Well, sometimes one is interested in keeping people from harm. Harm is particularly obvious in the case of triggers, and though not so obvious, also visible in the other cases (people who form part of oppressed groups are surrounded everywhere by these kind of oppressive speech patterns, it shapes the world they live in, and their interactions with it--to provide, as much as one is able, with a notice, will help them protect their own emotional well-being, if they so desire).
When do we warn?
It's often that people will warn for common triggers, and perhaps hate speech. There is people who won't warn for these kinds of things either, but there was
a recent panfandom discussion about this, and I think we can skip it for now, because my subject is another.
The point of this post is this: people don't often warn about the others. This is for different reasons. People don't tend to know of the other triggers. People feel that the damage done by oppressive speech patterns is not important enough (or big enough) that it would be necessary to warn for it. People are not aware that that harms exists, and denies it. People don't know enough to judge the line between something that is not quite right and something that needs a warning, and thus is unwilling to make that call. Also, people are afraid that a warning will feel like an attack, for the people who wrote the original content.

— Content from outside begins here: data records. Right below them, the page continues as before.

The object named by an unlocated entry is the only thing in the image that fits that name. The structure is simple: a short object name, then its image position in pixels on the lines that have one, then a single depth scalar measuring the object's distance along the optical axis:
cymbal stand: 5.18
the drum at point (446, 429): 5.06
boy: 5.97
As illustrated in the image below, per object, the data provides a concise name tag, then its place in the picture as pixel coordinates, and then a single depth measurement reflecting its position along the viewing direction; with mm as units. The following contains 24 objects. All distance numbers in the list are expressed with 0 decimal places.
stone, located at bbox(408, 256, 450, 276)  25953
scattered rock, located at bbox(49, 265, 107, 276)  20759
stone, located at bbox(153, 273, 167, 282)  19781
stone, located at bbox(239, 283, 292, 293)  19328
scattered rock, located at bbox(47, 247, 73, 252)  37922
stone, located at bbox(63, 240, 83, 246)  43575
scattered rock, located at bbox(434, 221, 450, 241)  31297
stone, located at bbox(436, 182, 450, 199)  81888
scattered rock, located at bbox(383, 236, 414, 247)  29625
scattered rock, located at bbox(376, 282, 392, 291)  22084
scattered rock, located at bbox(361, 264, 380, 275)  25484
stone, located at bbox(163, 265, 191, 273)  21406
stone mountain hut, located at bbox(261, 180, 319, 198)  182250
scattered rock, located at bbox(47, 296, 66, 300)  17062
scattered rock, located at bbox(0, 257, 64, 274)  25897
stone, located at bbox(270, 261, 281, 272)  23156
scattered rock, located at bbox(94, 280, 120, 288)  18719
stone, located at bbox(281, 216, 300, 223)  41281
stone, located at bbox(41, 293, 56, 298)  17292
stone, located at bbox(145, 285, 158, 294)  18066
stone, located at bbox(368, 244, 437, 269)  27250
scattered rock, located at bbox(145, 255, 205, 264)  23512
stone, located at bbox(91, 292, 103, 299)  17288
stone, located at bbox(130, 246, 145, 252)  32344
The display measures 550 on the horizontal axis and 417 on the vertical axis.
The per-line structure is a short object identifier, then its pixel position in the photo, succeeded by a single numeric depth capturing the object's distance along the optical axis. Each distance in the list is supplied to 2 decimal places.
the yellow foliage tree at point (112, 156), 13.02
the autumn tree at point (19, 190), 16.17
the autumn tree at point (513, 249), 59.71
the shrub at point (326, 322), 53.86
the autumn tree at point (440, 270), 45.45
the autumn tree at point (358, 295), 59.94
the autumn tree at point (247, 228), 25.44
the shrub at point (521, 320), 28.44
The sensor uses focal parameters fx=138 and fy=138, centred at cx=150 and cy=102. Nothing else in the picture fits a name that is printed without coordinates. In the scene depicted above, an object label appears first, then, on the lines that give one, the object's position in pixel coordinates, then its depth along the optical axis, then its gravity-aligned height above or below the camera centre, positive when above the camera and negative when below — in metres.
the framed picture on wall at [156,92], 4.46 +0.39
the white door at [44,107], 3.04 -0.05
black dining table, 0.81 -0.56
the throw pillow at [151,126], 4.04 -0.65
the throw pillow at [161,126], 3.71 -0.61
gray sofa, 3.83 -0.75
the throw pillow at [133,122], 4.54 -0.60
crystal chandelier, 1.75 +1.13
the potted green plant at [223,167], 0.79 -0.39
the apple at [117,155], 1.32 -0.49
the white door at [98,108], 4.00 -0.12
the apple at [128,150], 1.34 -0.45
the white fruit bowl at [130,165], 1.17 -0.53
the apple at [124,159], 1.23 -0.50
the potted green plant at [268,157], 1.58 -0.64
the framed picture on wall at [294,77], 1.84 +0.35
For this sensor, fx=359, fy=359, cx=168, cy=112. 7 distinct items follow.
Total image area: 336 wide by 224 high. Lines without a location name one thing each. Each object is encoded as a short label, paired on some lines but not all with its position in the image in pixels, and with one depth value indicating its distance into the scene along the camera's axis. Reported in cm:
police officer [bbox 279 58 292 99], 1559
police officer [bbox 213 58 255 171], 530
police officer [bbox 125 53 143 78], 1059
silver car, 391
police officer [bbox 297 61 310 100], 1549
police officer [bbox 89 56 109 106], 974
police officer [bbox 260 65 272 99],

Obviously there are exceptions. (People who particular deal with -isms tend to warn more, for example.)
The call is not simple. People making it will make mistakes. I personally I'm of the opinion one should better over-warn rather than under, simply because I prefer to play it safe for the other people (they can always read anyway. I think if they're bracing themselves, they're less likely to be hurt, too--though that may be projecting because it's what's true for me).

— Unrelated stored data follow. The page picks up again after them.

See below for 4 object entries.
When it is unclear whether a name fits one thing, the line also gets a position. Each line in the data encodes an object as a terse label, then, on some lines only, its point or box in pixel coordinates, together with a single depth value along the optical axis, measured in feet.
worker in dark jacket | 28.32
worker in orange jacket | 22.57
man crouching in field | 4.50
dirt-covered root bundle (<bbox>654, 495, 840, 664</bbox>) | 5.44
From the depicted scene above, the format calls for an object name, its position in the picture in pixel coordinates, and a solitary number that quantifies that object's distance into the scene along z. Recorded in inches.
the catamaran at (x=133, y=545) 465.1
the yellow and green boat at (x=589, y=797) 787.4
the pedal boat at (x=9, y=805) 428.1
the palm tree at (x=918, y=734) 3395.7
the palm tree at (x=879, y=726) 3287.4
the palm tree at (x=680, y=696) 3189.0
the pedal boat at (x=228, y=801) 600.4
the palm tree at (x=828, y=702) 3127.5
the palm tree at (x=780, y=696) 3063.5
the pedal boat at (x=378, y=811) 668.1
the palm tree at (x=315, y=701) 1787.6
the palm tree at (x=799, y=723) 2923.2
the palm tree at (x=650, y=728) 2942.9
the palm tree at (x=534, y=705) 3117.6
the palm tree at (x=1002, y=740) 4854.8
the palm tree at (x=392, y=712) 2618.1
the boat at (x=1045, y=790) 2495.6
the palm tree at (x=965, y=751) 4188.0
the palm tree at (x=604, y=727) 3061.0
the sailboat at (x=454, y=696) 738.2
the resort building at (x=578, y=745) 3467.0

But anyway. I'm not saying everyone should warn. Not everywhere is a safe space, not everyone has the time or the spoons to do it. Not everyone wants to, and hey, it's a (mostly) free 'net. But consequently, people are not often used to these kinds of warnings. And there are few spaces where people can be reasonably sure they will be warned before being smacked in the face, which is counter-productive to those people's enjoyment of our communal spaces.
And I get that, more than trigger warnings, which are mostly neutral, these kinds of warnings imply your text is oppressive in some way to minorities. And yes, I can get why that is upsetting.
But I'm going, as the whole point of this post, to be asking that you stop before reacting to it, and think very hard on your own actions, if it ever happens to you. Because here's the deal: it's not an attack. We all have our moments (I most of all!), and yeah, it's upsetting to own we can be callous, or ignorant, or offensive when we don't mean to be. And it's upsetting to have it laid bare for all to see, and perhaps more upsetting of all if we know it's right. (Though the feeling of being accused unjustly is never agreeable, in the context we move, it doesn't carry all that much weight. It can't change your life, &c.) But also, it's not marking you as an irredeemable whatever-ist. (I should know! I'm constantly hurting people and vowing to do better in the future. It's probably common as far as people with privilege go.)
If you think your text is what the warning says it is, and you're upset about it, then try to correct it in the future, or even in the present, acknowledging you made a mistake, by adding an ETA to your post. If you feel it isn't, then move on. What is the damage done to you by it? At most, a slight change in how some people perceive you? It will perhaps mean that somebody will not read your content. Is that so terrible? And in the chance--the smallest, ridiculous chance you may be wrong--isn't it worth it, that someone is being helped to protect themselves from harm?